Dianetics contained the key Scientology ideas of engrams, auditing, the clear state, and the dynamics. Engrams are traces of pain or trauma, recorded by what Hubbard termed the reactive mind (defined as the part of the mind that works on a stimulus-response basis) and extending back to the fetal stage. These engrams may cause aberrant behavior later in life. Auditing is considered by Scientologists to be a form of counseling, whereby individuals activate what Hubbard called the analytical, or active, mind in order to remove engrams. Auditing encompasses both listening and computing and is done only on a verbal level. Members who have done Dianetic auditing serve as auditors to newcomers. Aperson freed from aberrant engrams is called “clear” (by analogy with pushing the “clear” button on a calculator to reset it) and is reopened to the dynamics at the levels of self, sex (marriage), group survival, and humankind in general. (Dynamics are ascending levels of the urge toward survival.) Dianetics had no central authority; there were just loose associations of people applying the auditing techniques Hubbard had discovered. The “tech” as expounded by Hubbard, however, was and is deemed authoritative.

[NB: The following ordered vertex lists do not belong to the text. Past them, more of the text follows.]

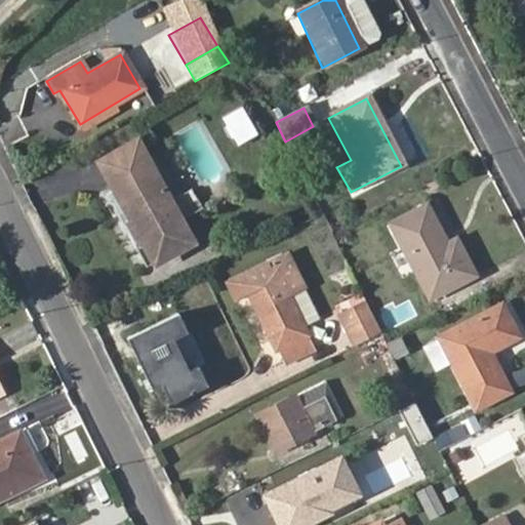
[(134,143),(97,163),(119,201),(130,220),(127,221),(140,246),(145,244),(155,263),(191,241),(178,220),(167,201),(134,143)]
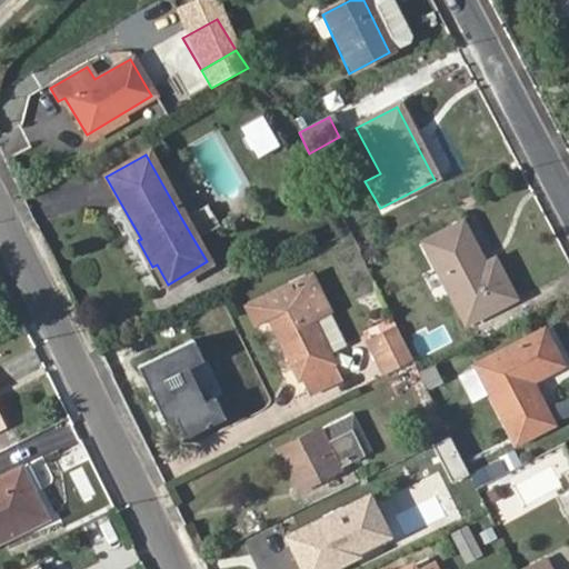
[(218,225),(206,203),(181,218),(193,239),(218,225)]
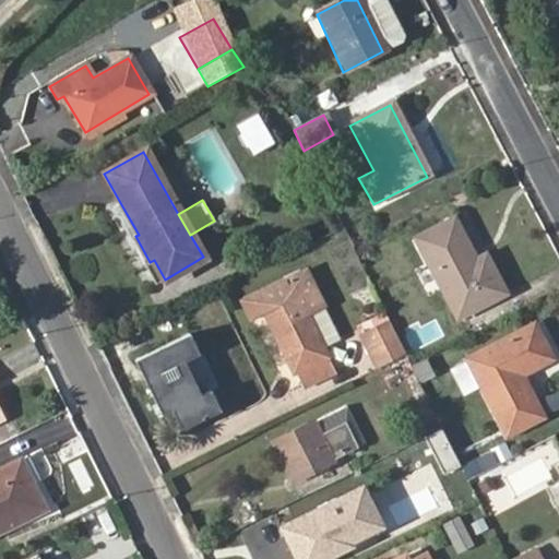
[(413,240),(453,320),(502,295),(484,258),(473,263),(452,222),(413,240)]
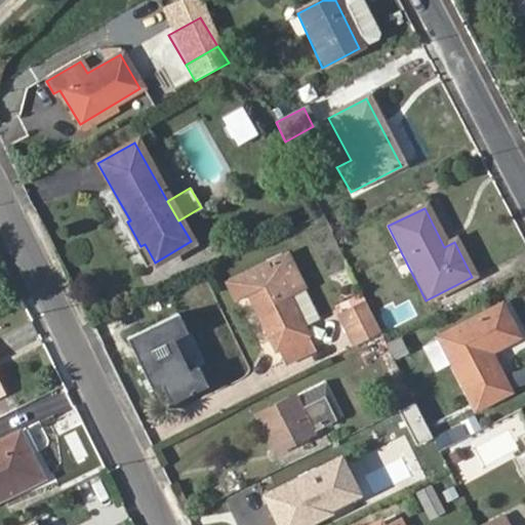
[(258,300),(253,304),(277,349),(279,348),(286,362),(314,348),(303,324),(286,292),(301,285),(286,252),(227,280),(235,298),(248,292),(253,290),(258,300)]
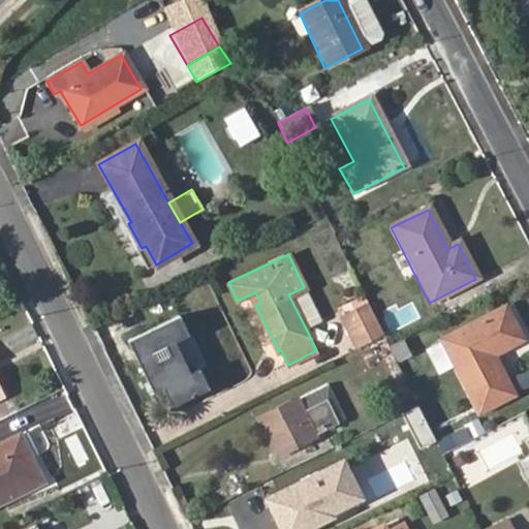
[(288,294),(305,327),(319,319),(304,287),(288,294)]
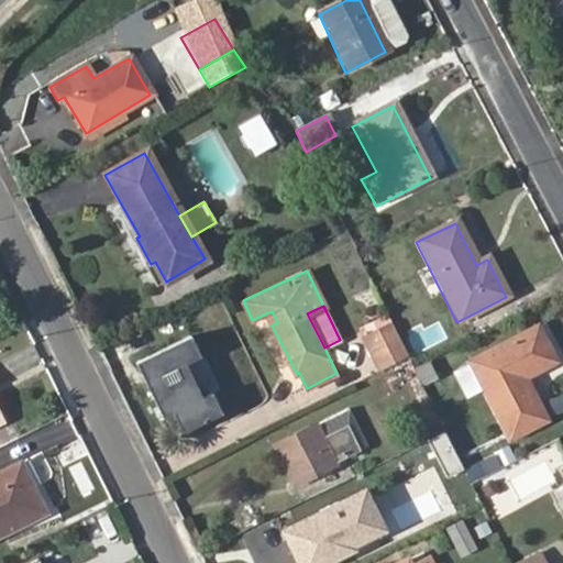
[(272,311),(266,313),(272,326),(277,322),(272,311)]
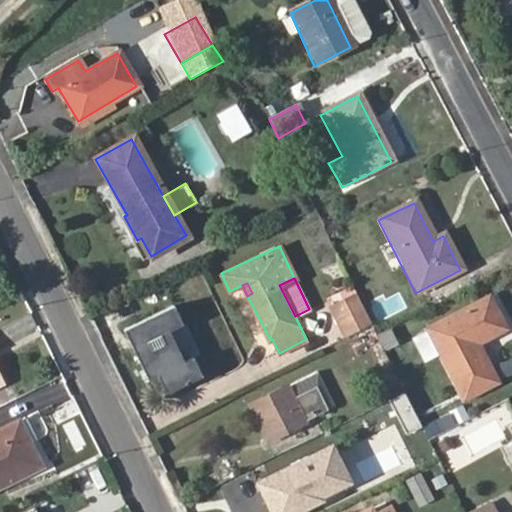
[(358,298),(336,310),(340,318),(362,306),(358,298)]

The evolution from Dianetics to Scientology was both continuous and discontinuous. Even today, the church considers Dianetics a substudy of Scientology. The Founding Church of Scientology was established in 1954 in Washington, D.C. In Scientology: The Fundamentals of Thought (1956) and related writings, Hubbard added the use of the E-meter (an electrogalvanometer) to help find areas of spiritual problems during the auditing process. He also introduced the concept of the thetan (spirit, soul), extended the concept of engrams to include past lives, introduced more advanced auditing levels, and revealed four additional levels of dynamics (life forms, universe, spirit, and Infinity, or God). The goal was no longer simply to become clear but to become an operating thetan, fully active on all eight dynamics and with mastery over MEST (matter, energy, space, and time).

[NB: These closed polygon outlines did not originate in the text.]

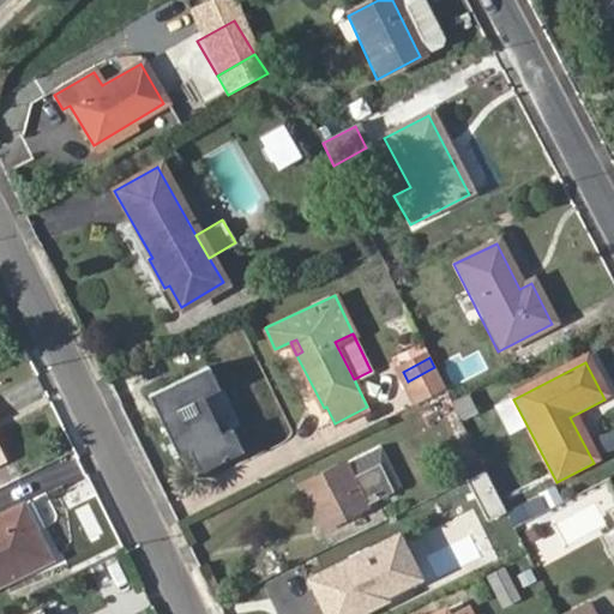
[(208,366),(149,393),(158,415),(164,413),(169,423),(164,426),(178,453),(188,447),(198,470),(241,449),(230,427),(220,433),(202,395),(212,389),(208,379),(214,375),(208,366)]
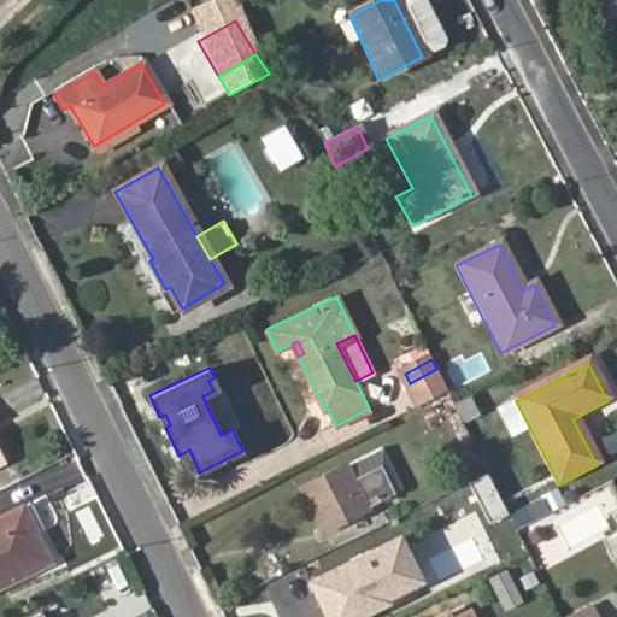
[(436,369),(410,383),(421,405),(423,404),(447,392),(436,369)]
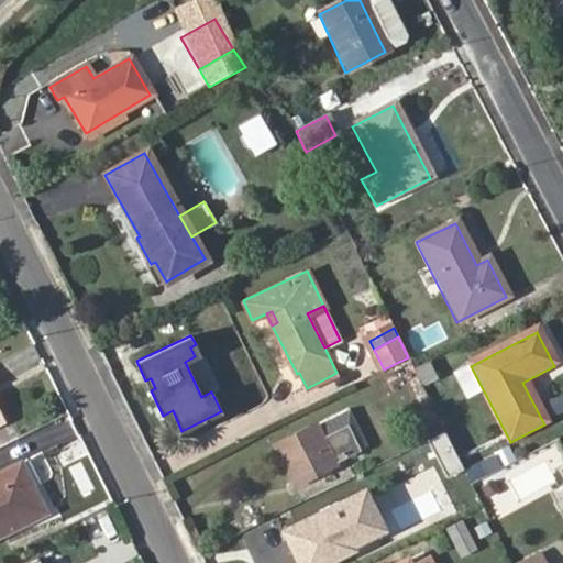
[(195,356),(200,354),(196,344),(190,348),(195,356)]
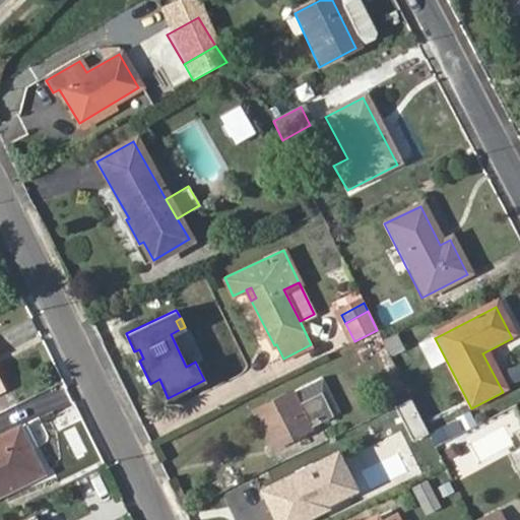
[(390,355),(377,330),(356,340),(370,366),(390,355)]
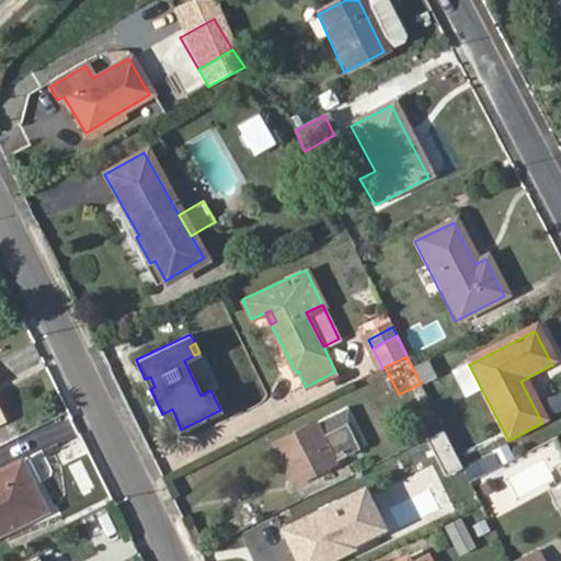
[(145,379),(150,389),(155,387),(150,377),(145,379)]
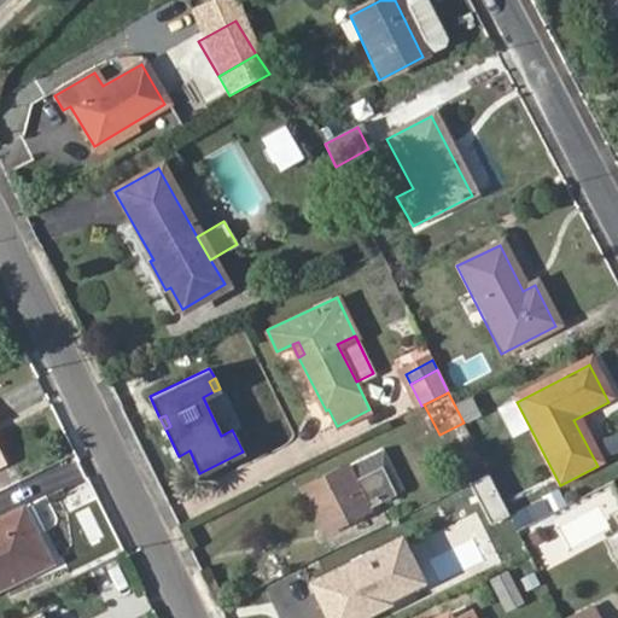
[(385,449),(350,466),(356,479),(383,465),(397,494),(406,489),(385,449)]
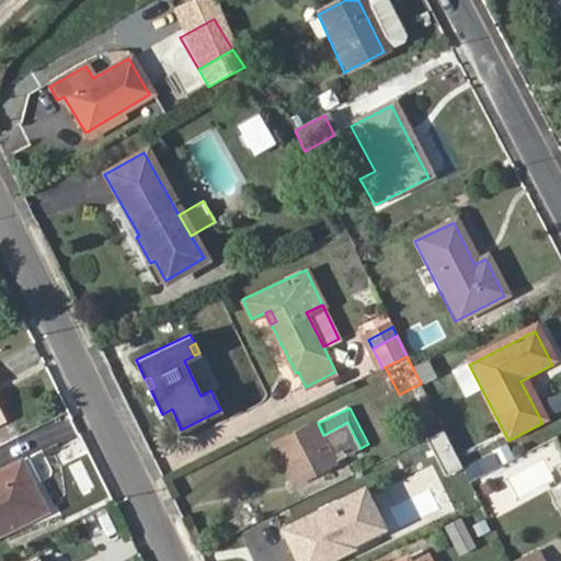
[(318,423),(275,444),(294,482),(361,448),(347,422),(323,435),(318,423)]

The Development of the Church

The organization of the movement likewise underwent an evolution. The loose association of Dianetics practitioners from the early 1950s began to take on more of the characteristics of an organized, hierarchical church. At first, authority was centered in Hubbard and the Executive Council Worldwide, but this arrangement was to prove unsatisfactory in the long run. Hubbard resigned all administrative positions in 1966, but he remained the sole researcher into and sole guarantor of a standardized auditing “tech.”

Today the highest ecclesiastical authority in the Church resides in the Church of Scientology International (CSI) and the Religious Technology Center (RTC), both located in Los Angeles. The CSI is the mother church and has the mission of propagating the Scientology creed around the world. The all-important function of the RTC is to preserve, maintain, and protect the purity of the Scientology technology in accord with Hubbard's original research and to insure its proper and ethical delivery. Under the auspices of the CSI and RTC stands Scientology Missions International (SMI), which functions as the central church to Scientology missions worldwide. There are centers for advanced-level auditing in the United States, Great Britain, Europe, and Australia. In addition to these official ecclesiastical structures, there is also the Sea Org(anization), whose members take vows of service and which, like the Vatican staff in Roman Catholicism, provides the top church leadership and management. The Flag Service Organization in Clearwater, Florida, named after the flagship Apollo on which Hubbard sailed, is a special retreat center for advanced instruction and auditing. The church claims 8 million members worldwide, but this figure includes many who have taken only entry-level auditing courses.